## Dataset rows
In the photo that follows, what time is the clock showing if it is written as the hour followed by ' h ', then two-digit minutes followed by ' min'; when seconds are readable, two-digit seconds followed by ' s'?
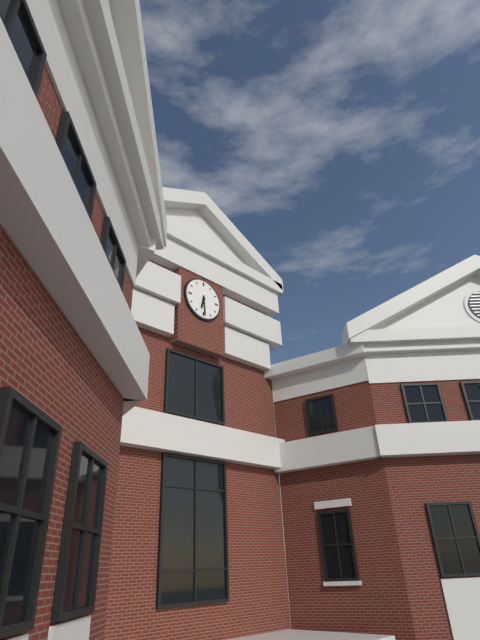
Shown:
6 h 29 min
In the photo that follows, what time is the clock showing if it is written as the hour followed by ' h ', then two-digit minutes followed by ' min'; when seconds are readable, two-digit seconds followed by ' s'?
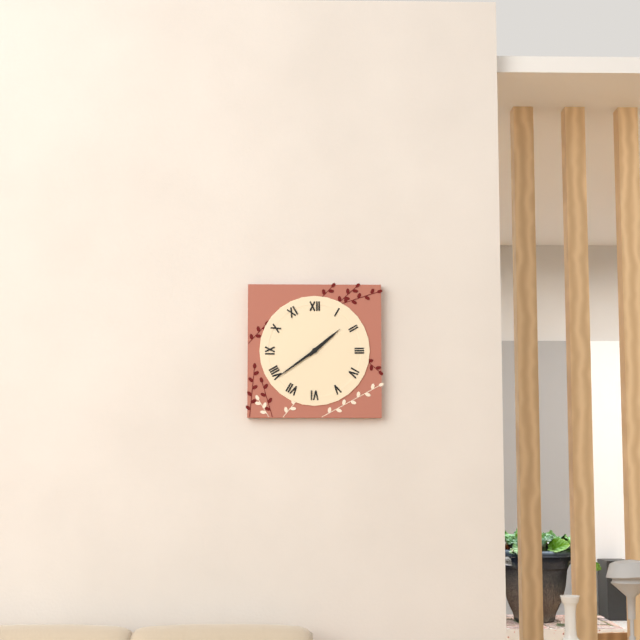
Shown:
1 h 39 min
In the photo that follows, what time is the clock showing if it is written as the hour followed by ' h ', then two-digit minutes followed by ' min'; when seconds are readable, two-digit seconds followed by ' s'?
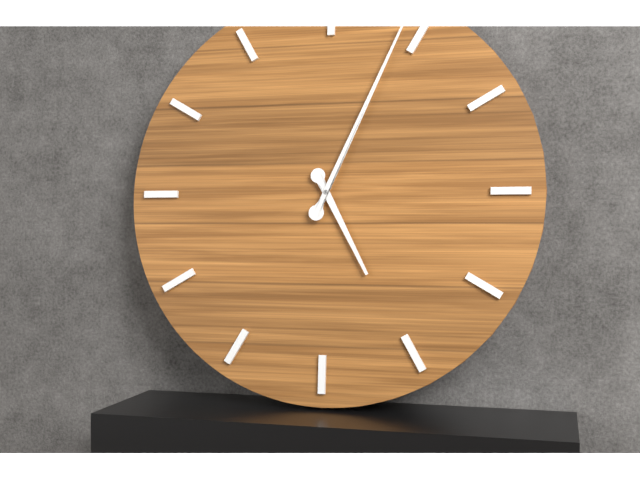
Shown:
5 h 04 min
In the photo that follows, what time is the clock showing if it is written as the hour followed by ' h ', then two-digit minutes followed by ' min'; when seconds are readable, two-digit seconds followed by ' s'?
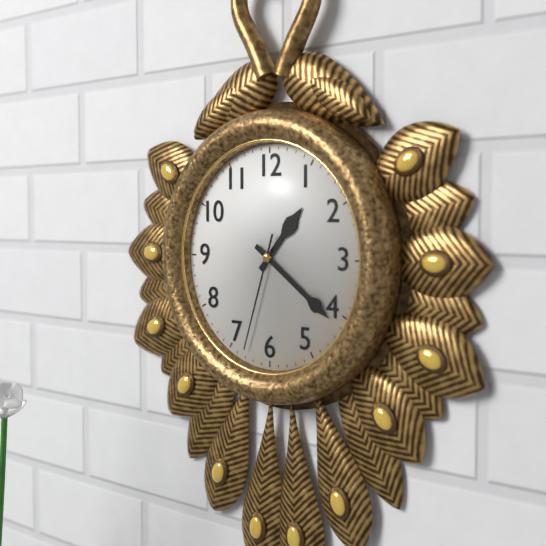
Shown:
1 h 21 min 33 s
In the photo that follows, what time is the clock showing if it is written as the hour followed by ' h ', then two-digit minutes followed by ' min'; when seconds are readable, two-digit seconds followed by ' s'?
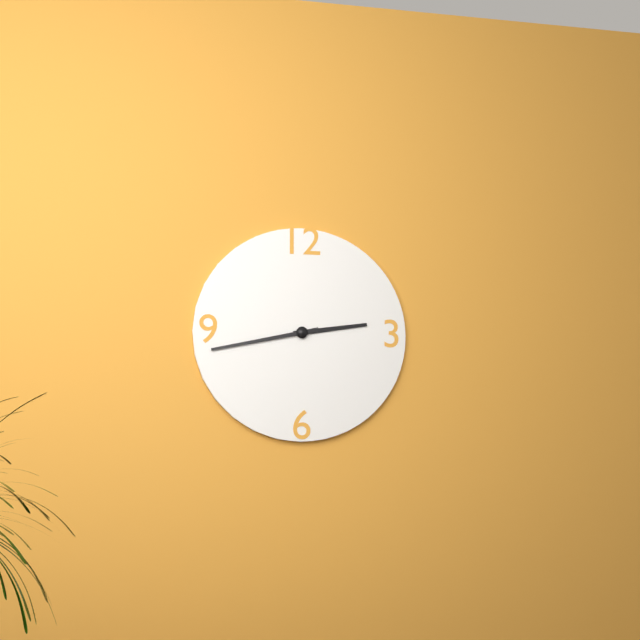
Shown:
2 h 43 min
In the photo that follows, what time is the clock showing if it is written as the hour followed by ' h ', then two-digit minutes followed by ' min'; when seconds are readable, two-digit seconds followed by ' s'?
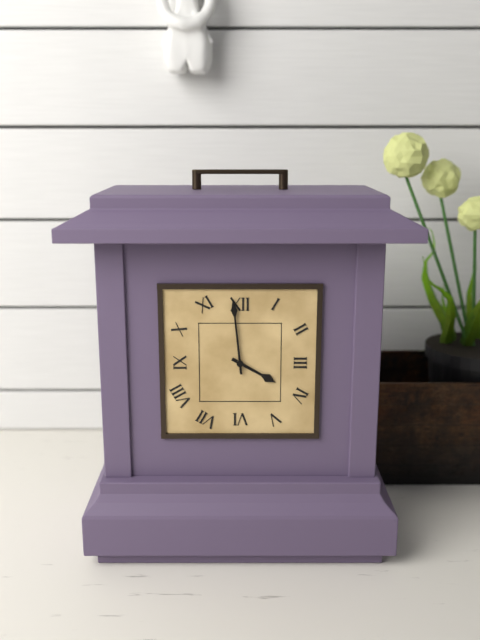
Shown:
3 h 59 min
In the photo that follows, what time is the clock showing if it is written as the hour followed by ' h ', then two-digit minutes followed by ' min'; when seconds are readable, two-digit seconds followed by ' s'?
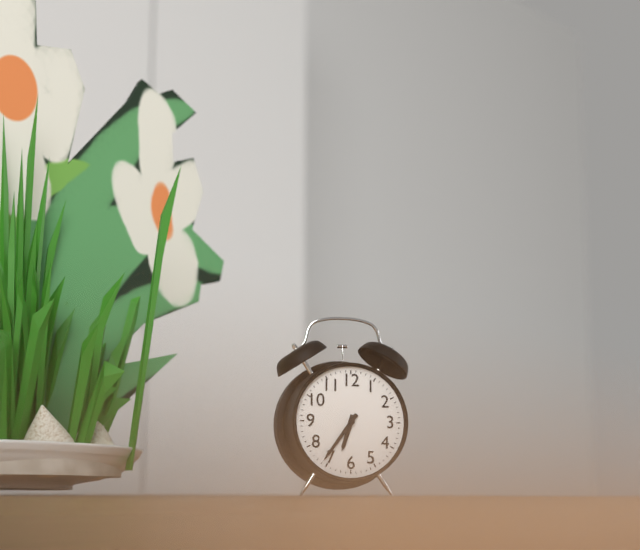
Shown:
6 h 36 min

## Task prompt
Turn all of the material above into a numbered list with no blank lines. Leave the pictures out.

## Finished exercise
1. In the photo that follows, what time is the clock showing if it is written as the hour followed by ' h ', then two-digit minutes followed by ' min'; when seconds are readable, two-digit seconds followed by ' s'?
2. Shown:
3. 6 h 29 min
4. In the photo that follows, what time is the clock showing if it is written as the hour followed by ' h ', then two-digit minutes followed by ' min'; when seconds are readable, two-digit seconds followed by ' s'?
5. Shown:
6. 1 h 39 min
7. In the photo that follows, what time is the clock showing if it is written as the hour followed by ' h ', then two-digit minutes followed by ' min'; when seconds are readable, two-digit seconds followed by ' s'?
8. Shown:
9. 5 h 04 min
10. In the photo that follows, what time is the clock showing if it is written as the hour followed by ' h ', then two-digit minutes followed by ' min'; when seconds are readable, two-digit seconds followed by ' s'?
11. Shown:
12. 1 h 21 min 33 s
13. In the photo that follows, what time is the clock showing if it is written as the hour followed by ' h ', then two-digit minutes followed by ' min'; when seconds are readable, two-digit seconds followed by ' s'?
14. Shown:
15. 2 h 43 min
16. In the photo that follows, what time is the clock showing if it is written as the hour followed by ' h ', then two-digit minutes followed by ' min'; when seconds are readable, two-digit seconds followed by ' s'?
17. Shown:
18. 3 h 59 min
19. In the photo that follows, what time is the clock showing if it is written as the hour followed by ' h ', then two-digit minutes followed by ' min'; when seconds are readable, two-digit seconds followed by ' s'?
20. Shown:
21. 6 h 36 min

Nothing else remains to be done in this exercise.